Instruction vs. Example Based Techniques
The most fundamental distinction exists between prompts that rely solely on description and those that utilize pattern recognition through examples.
Zero-Shot Prompting
This is the simplest technique, relying entirely on a description of the task without providing any examples. It depends on the model's pre-existing training data to understand instructions like "Classify movie reviews".
One-Shot and Few-Shot Prompting
These techniques differ from zero-shot by providing demonstrations. One-shot provides a single example to help the model imitate a task, while few-shot provides multiple examples (generally three to five) to establish a pattern. The core difference here is that few-shot prompting conditions the model to follow a specific output structure or reasoning style for the current inference, rather than relying solely on its general training. For classification tasks, mixing up the order of classes in few-shot examples is recommended to prevent the model from overfitting to a specific sequence.
Contextual and Persona-Based Techniques
System Prompting
This sets the "big picture" context and defines the model's overarching purpose and capabilities (e.g., defining the model as a code translator). It is often used to enforce safety or specific output requirements like JSON formats.
Contextual Prompting
Unlike system prompting, which is broad, contextual prompting provides immediate, task-specific background information necessary for the current interaction.
Role Prompting
While system prompting defines *what* the model does, role prompting defines *who* the model is. It assigns a specific character or identity (e.g., "act as a travel guide" or "act as a confrontational debater") to frame the output's tone, style, and personality.
Reasoning and Logic Techniques
Several techniques are designed to improve performance on complex tasks by altering the model's cognitive process. The differences lie in the structure of that process—whether it is linear, abstract, or branching.
Chain of Thought (CoT)
This technique forces the model to generate intermediate reasoning steps before providing a final answer. It differs from standard prompting by breaking down the "black box" of the model's processing into a linear sequence of thoughts. It is particularly effective for math or logic tasks where a direct answer might fail.
Step-Back Prompting
Unlike CoT, which works through the specific details immediately, step-back prompting asks the model to first answer a high-level, general question related to the task. This abstraction allows the model to retrieve relevant principles and background knowledge *before* applying them to the specific problem, reducing errors rooted in specific details.
Tree of Thoughts (ToT)
While CoT follows a single linear path, ToT allows the model to explore multiple reasoning paths simultaneously. It generalizes CoT by maintaining a "tree" where the model can branch out to explore different possibilities, making it superior for tasks requiring exploration rather than just linear execution.

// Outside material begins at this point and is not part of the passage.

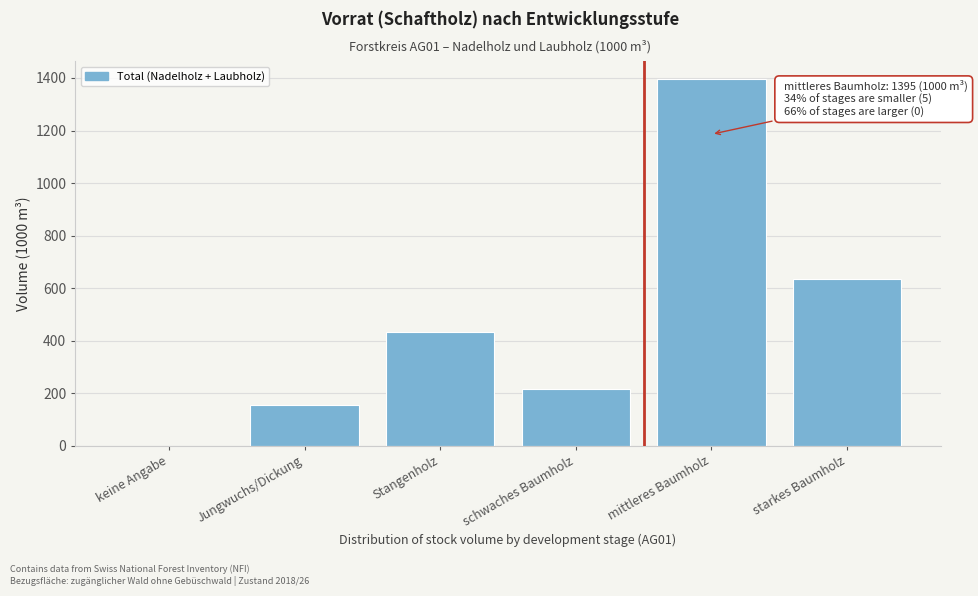

Reading right to left, transcribe all the data shown in this chart.

starkes Baumholz=635	mittleres Baumholz=1395	schwaches Baumholz=216	Stangenholz=434	Jungwuchs/Dickung=154	keine Angabe=0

### Consensus and Action-Based Techniques
These advanced techniques differ by introducing verification mechanisms or external interactions.

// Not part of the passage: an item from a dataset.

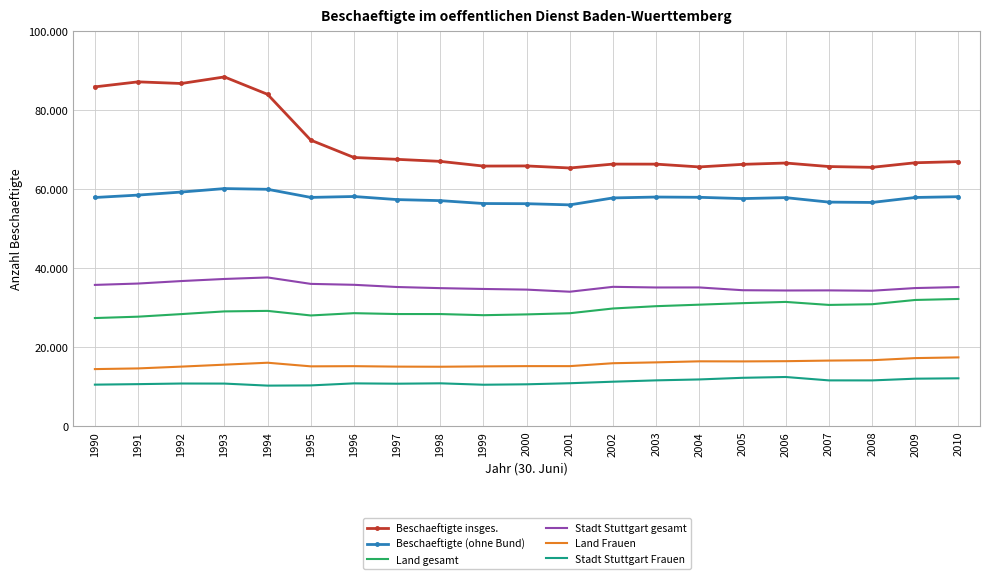

What is the minimum value for Land Frauen?

14471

* **Self-Consistency:** This technique addresses the limitation of a single reasoning path in CoT. It involves submitting the same prompt multiple times (often with a higher temperature to encourage diversity) and selecting the most consistent answer (majority voting) [18]. It essentially prioritizes the *reliability* of the reasoning over a single attempt [19].

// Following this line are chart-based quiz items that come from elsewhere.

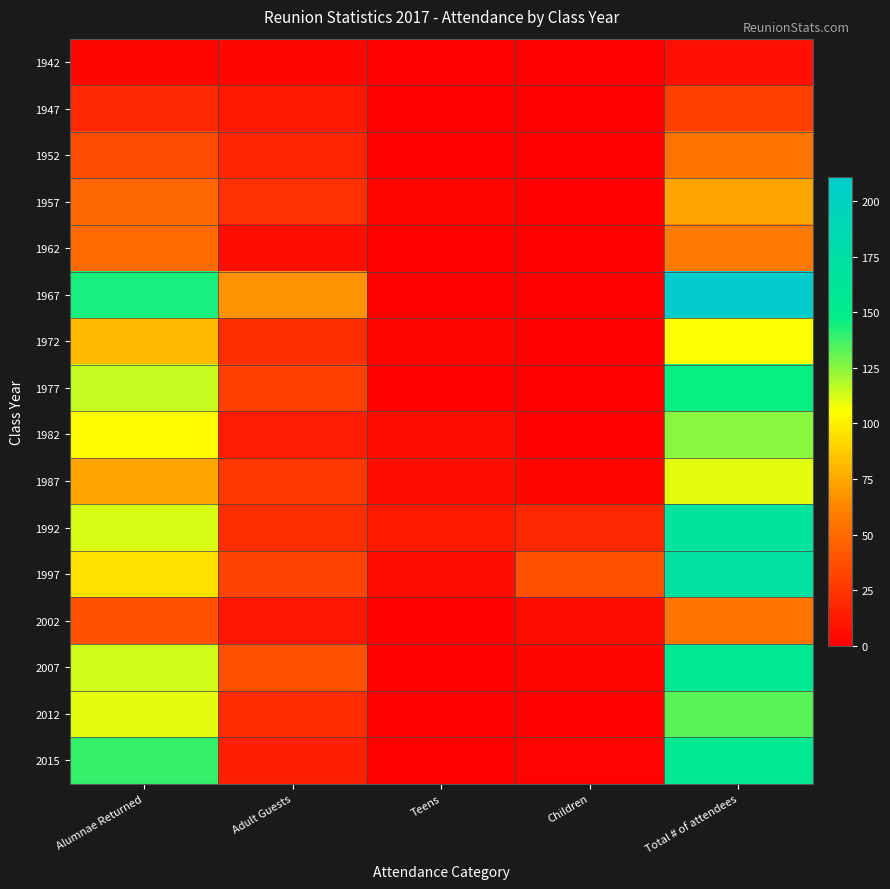

Reading left to right, transcribe all the data shown in this chart.

1942: Alumnae Returned=4	Adult Guests=4	Teens=0	Children=0	Total # of attendees=8
1947: Alumnae Returned=19	Adult Guests=12	Teens=0	Children=0	Total # of attendees=31
1952: Alumnae Returned=36	Adult Guests=18	Teens=0	Children=0	Total # of attendees=54
1957: Alumnae Returned=48	Adult Guests=23	Teens=3	Children=0	Total # of attendees=74
1962: Alumnae Returned=50	Adult Guests=7	Teens=0	Children=0	Total # of attendees=57
1967: Alumnae Returned=144	Adult Guests=67	Teens=0	Children=0	Total # of attendees=211
1972: Alumnae Returned=81	Adult Guests=22	Teens=3	Children=0	Total # of attendees=106
1977: Alumnae Returned=115	Adult Guests=30	Teens=1	Children=0	Total # of attendees=146
1982: Alumnae Returned=104	Adult Guests=14	Teens=7	Children=0	Total # of attendees=125
1987: Alumnae Returned=74	Adult Guests=26	Teens=7	Children=3	Total # of attendees=110
1992: Alumnae Returned=112	Adult Guests=22	Teens=13	Children=19	Total # of attendees=166
1997: Alumnae Returned=95	Adult Guests=32	Teens=6	Children=38	Total # of attendees=171
2002: Alumnae Returned=38	Adult Guests=10	Teens=1	Children=6	Total # of attendees=55
2007: Alumnae Returned=113	Adult Guests=38	Teens=1	Children=3	Total # of attendees=155
2012: Alumnae Returned=110	Adult Guests=21	Teens=1	Children=1	Total # of attendees=133
2015: Alumnae Returned=139	Adult Guests=15	Teens=0	Children=2	Total # of attendees=156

* **ReAct (Reason & Act):** This paradigm differentiates itself by allowing the model to interact with the outside world. It combines reasoning with the ability to perform actions, such as querying external APIs or search engines [20]. It operates in a "Thought-Action-Observation" loop, whereas other techniques rely solely on the model's internal parameters [21, 22].
### Structural Frameworks
Finally, there are differences in how users are advised to organize prompts conceptually:
* **The Rhetorical Approach:** Focuses on the rhetorical situation, explicitly defining the audience, author ethos, pathos (emotional appeal), and logos (logic) [23].
* **The C.R.E.A.T.E. Framework:** A specific acronym-based structure (Character, Request, Examples, Additions, Type, Extras) that emphasizes treating the AI as a distinct "character" [24].
* **The Structured Approach:** Emphasizes a formulaic breakdown: Role and Goal, Context, Task, and Reference content [25].